If upheld, Mr Müllner’s arguments could lead to a finding that Austria is violating Article 8, due to its failure to have in place a framework compatible with these obligations. In essence, Müllner v. Austria will most likely require the Court to consider whether the EU climate law framework, and its Member State-specific mitigation targets, satisfy the positive obligations required under the ECHR. Accepting Mr Müllner’s arguments on this point would not only concern Austria’s domestic climate framework; it would also raise the broader question whether the level of protection offered by EU climate law is, in Convention terms, sufficient where fundamental rights are at stake.
In that sense, Müllner has the potential to reopen — in a new context — the longstanding and delicate debate about the relationship between EU law and the Convention system (a subject which exceeds the remit of this piece, but that is widely covered, see for instance here, here, and here).
An Opportunity to Carry Forward the KlimaSeniorinnen Momentum
Mr Müllner filed his last submission in March 2025 and is still awaiting a decision.

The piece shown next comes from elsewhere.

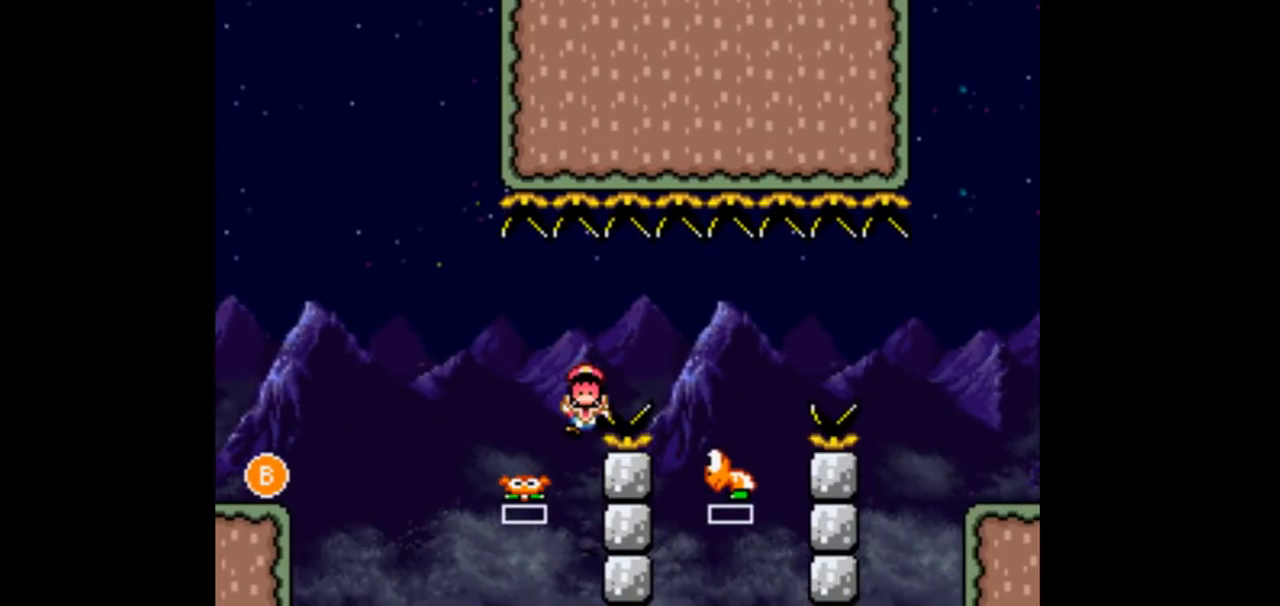
{"buttons": [], "events": [[333, "B", "up"], [400, "DPAD_RIGHT", "up"]]}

The fact that the case remains pending despite having been granted priority status has inevitably prompted questions about the broader climate in which the Court is currently operating.
Since KlimaSeniorinnen, climate adjudication has become more politically contested (see e.g. critical reactions in Switzerland, commented on here, here, here, and here, but also elsewhere e.g. here), while climate ambition has weakened in many parts of Europe and beyond (on this topic see here). Whether or not these developments have affected the pace of the proceedings, they form an important backdrop to the Court’s next move in this area.
Climate change is undoubtedly one of the most frightening, pressing and complex challenges confronting present and future generations alike. Jurisprudential breakthroughs such as the KlimaSeniorinnen judgment demonstrate that judicial intervention can help catalyse meaningful legal and political change. They also show that principled adjudication remains capable of advancing protection, enhancing accountability, and triggering real action in the face of an escalating climate crisis.
The questions raised in Müllner v. Austria are unlikely to yield easy answers. Yet they are questions the Court cannot avoid if it is to remain faithful to its role as a guarantor of fundamental rights within the Council of Europe. Much therefore depends on whether the Court is prepared to carry forward the momentum created by KlimaSeniorinnen and to address, with the same clarity and resolve, the complex issues now before it.
At stake is not only the outcome of one important case, but also the credibility of the Court’s emerging climate jurisprudence at a moment when legal ambition is increasingly tested by political and institutional hesitation.